Чего она так боится? Все, что было до этого дня, не считается, все, что было до слов «да, я согласна», не было правдой. Их жизнь началась сегодня утром, и больше ошибка не повторится.
– Ну, что, тогда пошли праздновать? – они шли медленно, то и дело останавливаясь, чтобы запечатлеть поцелуй на губах партнера.
В тот вечер, когда торжество было в разгаре, Флер, наконец-то, смогла развеять свои душевные страхи. Она чувствовала на себе влюбленный взгляд мужа, видела, как гости благосклонно к ней относятся, как родственники не могут нарадоваться. Флер танцевала до упаду, расточая привлекательность. Пробовала все закуски и напитки, и при этом Роберт всегда был с ней. Он всегда будет с ней, что бы плохого и страшного ни случилось. Ее Роберт всегда будет ее Робертом. Наконец, он заполучил ее, а как долго ждал, как она отказывала, совсем не зная его, совсем не понимая его, а теперь поняла его, постигла его душу и тело. Ее зверь...
Глаза Роберта лучились счастьем, он поднял бокал, показывая, что пьет за нее, Джордж что-то шепнул, и братья взорвались смехом.
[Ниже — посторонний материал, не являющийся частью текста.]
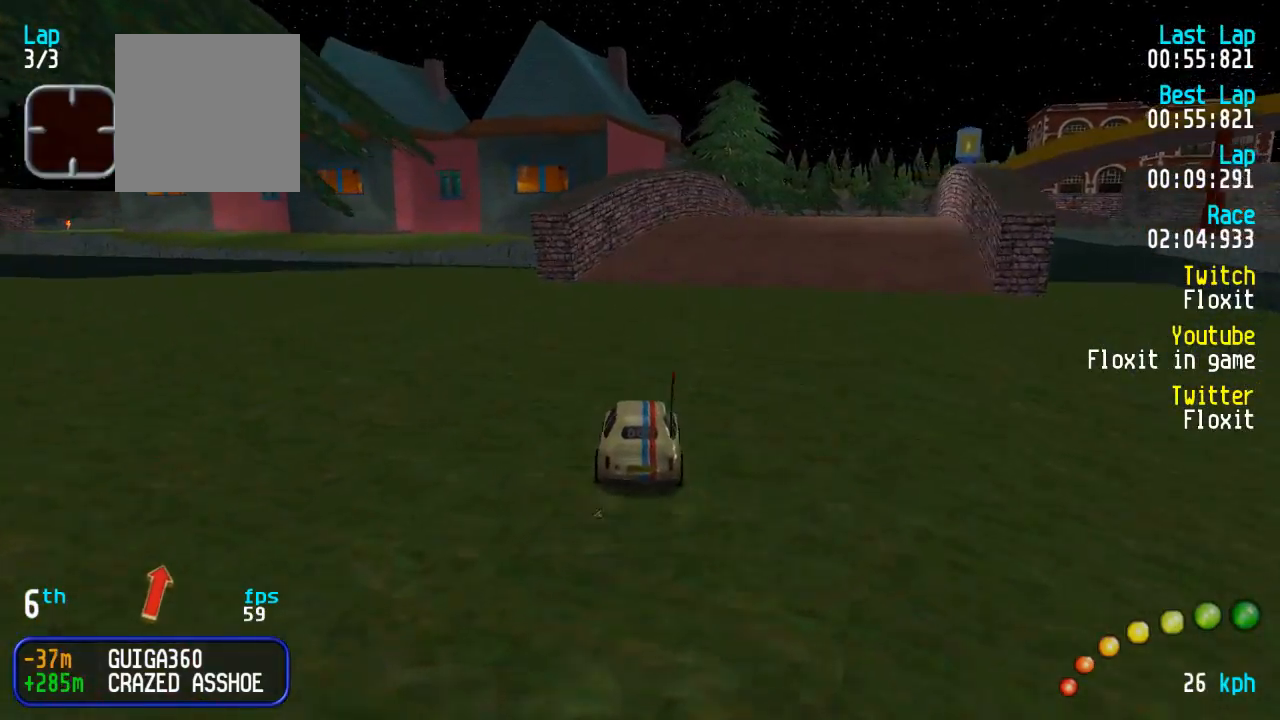
{"buttons": ["A"], "left_stick": "center", "right_stick": "center"}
Шон тоже включился в беседу, и теперь они смеялись втроем. Том оставался невозмутимо спокойным, как и Джастин, но радость друзей была настолько заразительной, что и они стали хоть и сдержано, но смеяться. Невеста отпила шампанского, опуская в рот канапе с лососем.
Кто-то обнял ее за талию, Флер испугалась, что сюда мог проникнуть Ришар, что это он, горячее дыхание обожгло изгиб шеи. Флер немного расслабилась, увидев на плоском животе знакомые ладони с золотым кольцом на пальце. Она ощутила возбуждение Роберта и как ее обдала бесстыдная волна желания. Он поцеловал ее в шею. Как не стыдно! Они среди гостей, а он позволяет себе такие непристойные ласки. Ей в голову пришла совсем безумная мысль:
– Укради меня, – прошептала Флер, – укради меня, Роберт. Затащи в свою постель. Это мука, ты уже две недели избегаешь меня, а я безумно хочу тебя. Укради меня, Роберт.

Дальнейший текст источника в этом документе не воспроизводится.